Several Gulf countries have withdrawn their ambassadors, including Kuwait, Bahrain, Qatar and Saudi Arabia, to protest against the violent crackdown on protesters and demand implementation of reforms. These authoritarian regimes have no real interest in democracy in Syria and their call for reforms cannot be taken seriously when a few months ago these same countries, especially Saudi Arabia, intervened in Bahrain to prevent a revolution against the Bahraini regime. They repressed protesters in collaboration with the Bahraini regime.
The Gulf countries, led by the Saudi regime, only want to strengthen the position of Islamist political forces in Syria and break Syria’s relationship with Iran. Saudi Arabia and others do not care about the demands of protesters in Syria, provided they obtains a better relationship with the Assad regime. Gulf countries would not like to see a democratic example on their borders, because this would threat their own regimes.
Protesters and some among the opposition, except the Muslim Brotherhoods, have increasingly criticised the role of the Turkish government in the Syrian uprising, despite calls made to the Syrian government to stop its bloody crackdown and take steps to begin a process of reform. First, they were criticised for being complicit in confirming the withdrawal of tanks from Hama when the city was still under siege.
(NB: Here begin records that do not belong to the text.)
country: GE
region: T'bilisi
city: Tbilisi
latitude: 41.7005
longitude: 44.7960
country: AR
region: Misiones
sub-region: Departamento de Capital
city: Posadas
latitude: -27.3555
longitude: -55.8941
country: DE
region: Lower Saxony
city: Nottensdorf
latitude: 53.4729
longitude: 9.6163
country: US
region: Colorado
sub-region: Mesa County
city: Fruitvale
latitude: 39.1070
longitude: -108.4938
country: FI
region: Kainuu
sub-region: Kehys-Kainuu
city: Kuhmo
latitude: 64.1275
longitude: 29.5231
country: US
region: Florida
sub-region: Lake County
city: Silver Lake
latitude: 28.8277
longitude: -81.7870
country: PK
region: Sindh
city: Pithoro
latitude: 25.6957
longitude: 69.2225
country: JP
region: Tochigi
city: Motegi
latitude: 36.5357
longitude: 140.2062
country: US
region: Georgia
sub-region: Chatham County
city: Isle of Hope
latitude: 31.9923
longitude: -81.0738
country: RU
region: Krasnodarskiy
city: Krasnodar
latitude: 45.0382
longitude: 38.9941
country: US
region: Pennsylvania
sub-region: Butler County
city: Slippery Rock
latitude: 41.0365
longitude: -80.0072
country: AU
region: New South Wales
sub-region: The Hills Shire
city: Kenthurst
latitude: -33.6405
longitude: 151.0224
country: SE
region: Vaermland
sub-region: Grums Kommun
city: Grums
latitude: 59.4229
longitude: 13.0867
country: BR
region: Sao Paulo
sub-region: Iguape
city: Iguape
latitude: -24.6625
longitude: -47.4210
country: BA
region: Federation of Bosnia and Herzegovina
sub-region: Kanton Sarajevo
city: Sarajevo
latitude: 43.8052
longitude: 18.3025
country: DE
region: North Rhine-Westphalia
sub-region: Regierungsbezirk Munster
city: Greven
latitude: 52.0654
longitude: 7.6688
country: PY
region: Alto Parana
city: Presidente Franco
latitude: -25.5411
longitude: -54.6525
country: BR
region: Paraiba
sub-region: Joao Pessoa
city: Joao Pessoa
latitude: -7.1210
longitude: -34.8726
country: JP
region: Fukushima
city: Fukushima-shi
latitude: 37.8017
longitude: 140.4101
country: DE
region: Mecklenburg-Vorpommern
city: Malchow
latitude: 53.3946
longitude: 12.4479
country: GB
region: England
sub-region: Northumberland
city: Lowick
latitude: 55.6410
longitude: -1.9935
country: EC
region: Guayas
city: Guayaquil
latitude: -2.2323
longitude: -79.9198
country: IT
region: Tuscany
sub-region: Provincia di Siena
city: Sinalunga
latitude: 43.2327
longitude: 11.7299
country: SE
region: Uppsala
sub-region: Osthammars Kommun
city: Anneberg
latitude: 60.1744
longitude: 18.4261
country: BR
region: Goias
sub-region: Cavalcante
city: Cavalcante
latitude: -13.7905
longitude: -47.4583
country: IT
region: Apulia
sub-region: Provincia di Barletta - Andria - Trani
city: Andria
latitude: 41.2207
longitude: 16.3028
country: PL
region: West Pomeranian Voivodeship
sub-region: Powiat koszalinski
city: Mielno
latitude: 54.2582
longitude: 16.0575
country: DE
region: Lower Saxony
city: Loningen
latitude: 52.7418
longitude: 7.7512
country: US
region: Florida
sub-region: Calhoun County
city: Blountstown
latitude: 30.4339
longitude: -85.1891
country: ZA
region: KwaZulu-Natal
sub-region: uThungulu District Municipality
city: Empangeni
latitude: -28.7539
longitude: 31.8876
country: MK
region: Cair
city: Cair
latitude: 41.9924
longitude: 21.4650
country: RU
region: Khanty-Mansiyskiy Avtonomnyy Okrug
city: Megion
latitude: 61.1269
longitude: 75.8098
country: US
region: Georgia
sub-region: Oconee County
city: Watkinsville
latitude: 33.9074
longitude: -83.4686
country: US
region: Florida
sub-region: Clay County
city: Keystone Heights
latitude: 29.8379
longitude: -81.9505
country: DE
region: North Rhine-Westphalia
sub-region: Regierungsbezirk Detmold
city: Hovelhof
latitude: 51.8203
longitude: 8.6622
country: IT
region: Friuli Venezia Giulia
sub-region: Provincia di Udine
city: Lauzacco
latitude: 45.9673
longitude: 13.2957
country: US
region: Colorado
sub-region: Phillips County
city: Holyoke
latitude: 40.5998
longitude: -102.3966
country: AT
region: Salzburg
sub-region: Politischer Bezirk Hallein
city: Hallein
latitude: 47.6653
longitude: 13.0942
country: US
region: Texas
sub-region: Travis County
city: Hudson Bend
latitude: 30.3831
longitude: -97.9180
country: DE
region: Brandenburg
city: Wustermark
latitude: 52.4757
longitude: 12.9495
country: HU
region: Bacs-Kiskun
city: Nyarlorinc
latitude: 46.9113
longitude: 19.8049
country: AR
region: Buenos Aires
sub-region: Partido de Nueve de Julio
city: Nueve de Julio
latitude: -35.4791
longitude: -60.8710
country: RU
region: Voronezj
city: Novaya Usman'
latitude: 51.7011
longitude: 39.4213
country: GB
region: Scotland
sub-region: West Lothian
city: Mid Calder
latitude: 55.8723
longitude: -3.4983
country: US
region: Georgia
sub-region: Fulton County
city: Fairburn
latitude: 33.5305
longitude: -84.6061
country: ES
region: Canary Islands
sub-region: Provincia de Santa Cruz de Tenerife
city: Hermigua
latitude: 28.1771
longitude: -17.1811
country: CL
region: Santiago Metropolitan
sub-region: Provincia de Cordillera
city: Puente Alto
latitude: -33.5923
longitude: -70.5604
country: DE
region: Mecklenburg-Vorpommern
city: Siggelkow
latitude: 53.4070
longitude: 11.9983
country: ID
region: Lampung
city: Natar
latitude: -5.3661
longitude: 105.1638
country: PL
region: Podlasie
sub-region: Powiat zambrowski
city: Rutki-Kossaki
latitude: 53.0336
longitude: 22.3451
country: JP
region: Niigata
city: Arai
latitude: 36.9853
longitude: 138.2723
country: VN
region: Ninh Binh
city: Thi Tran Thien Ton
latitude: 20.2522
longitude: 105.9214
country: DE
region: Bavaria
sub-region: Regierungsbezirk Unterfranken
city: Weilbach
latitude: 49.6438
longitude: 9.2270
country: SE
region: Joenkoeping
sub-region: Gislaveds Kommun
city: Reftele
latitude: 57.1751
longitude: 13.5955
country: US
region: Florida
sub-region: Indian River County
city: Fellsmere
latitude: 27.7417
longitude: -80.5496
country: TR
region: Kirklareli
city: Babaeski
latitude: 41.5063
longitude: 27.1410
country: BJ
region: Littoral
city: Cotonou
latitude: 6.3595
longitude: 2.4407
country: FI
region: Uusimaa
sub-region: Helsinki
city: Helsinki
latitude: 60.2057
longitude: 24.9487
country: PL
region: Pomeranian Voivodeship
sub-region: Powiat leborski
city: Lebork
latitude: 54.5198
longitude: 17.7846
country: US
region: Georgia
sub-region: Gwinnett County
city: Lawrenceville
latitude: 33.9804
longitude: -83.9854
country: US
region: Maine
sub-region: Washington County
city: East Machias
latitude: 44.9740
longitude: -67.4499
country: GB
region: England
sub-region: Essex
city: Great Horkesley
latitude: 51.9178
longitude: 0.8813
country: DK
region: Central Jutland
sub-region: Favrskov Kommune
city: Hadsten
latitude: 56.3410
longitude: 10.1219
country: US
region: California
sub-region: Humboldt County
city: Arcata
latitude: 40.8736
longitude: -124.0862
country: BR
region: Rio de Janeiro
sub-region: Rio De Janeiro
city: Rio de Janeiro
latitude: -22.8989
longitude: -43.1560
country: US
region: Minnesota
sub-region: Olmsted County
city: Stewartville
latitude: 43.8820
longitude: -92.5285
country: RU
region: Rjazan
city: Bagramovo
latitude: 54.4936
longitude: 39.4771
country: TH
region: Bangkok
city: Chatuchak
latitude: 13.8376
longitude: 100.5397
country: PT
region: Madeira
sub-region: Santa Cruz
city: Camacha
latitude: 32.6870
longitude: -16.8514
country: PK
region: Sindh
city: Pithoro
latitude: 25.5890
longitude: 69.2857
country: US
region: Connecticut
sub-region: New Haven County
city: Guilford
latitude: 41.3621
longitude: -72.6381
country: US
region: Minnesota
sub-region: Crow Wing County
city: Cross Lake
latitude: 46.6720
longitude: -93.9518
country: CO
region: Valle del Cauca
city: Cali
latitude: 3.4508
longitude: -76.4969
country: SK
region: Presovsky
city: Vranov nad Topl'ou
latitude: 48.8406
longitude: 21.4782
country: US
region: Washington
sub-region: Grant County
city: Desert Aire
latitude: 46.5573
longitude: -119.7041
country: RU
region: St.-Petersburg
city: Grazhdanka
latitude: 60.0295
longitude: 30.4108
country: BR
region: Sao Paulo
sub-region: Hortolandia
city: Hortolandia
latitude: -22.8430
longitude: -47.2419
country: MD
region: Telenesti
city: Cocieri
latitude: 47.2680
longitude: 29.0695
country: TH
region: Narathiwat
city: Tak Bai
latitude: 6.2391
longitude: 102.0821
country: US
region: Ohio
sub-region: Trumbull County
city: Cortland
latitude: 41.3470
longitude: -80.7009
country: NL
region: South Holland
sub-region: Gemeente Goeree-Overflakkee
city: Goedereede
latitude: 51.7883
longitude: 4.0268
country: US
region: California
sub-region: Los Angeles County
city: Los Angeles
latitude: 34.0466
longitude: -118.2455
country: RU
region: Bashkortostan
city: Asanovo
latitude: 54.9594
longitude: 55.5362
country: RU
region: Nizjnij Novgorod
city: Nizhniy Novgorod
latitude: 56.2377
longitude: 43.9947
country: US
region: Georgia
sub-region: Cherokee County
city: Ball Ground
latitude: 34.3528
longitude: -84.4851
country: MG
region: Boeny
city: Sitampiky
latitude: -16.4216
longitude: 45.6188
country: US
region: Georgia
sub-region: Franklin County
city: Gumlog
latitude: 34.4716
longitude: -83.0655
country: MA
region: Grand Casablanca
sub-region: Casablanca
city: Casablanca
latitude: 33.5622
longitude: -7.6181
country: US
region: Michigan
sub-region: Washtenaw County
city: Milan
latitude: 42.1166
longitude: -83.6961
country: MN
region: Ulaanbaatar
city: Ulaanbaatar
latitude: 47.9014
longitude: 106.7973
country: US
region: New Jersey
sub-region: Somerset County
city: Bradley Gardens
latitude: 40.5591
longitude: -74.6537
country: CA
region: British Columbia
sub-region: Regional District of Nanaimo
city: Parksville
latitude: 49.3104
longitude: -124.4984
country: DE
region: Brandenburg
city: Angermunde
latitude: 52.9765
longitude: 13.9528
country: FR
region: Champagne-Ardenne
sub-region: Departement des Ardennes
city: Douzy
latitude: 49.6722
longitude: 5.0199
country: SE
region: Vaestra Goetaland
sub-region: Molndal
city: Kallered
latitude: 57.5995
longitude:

Second, increasing numbers of protesters have accused the Turkish government of favoring one section of the Syrian opposition, the Muslim Brotherhood, against the rest. In the refugee camps in the south of Turkey close to the Syrian border, for example, people from secular and leftist backgrounds elected by Syrian refugees to represent them were arrested and replaced by Islamists.
Turkey was never interested in the demands of Syrian protesters, as the close relationship with the Assad regime prior the uprising all these years showed. Rather it wants to protect its political and economic interests in Syria.
No foreign intervention
Attempts to divide the popular movements from the regime or so-called ‘solidarity’ from authoritarian and imperialist regimes will not be successful. The Syrian popular movement refuses foreign military intervention, in the knowledge that this would be dangerous to the country and the movement.
The violence of the regime is actually making foreign intervention more likely, despite the opposition to this. Foreign intervention would be a disaster, but as the local committee of the occupied Golan Heights rightly declared, the Golan, as well as Palestine, will not be free until Latakia, Homs, Hama, Deir ez-Zor, Damascus and the whole Syria is free from the traitor Assad.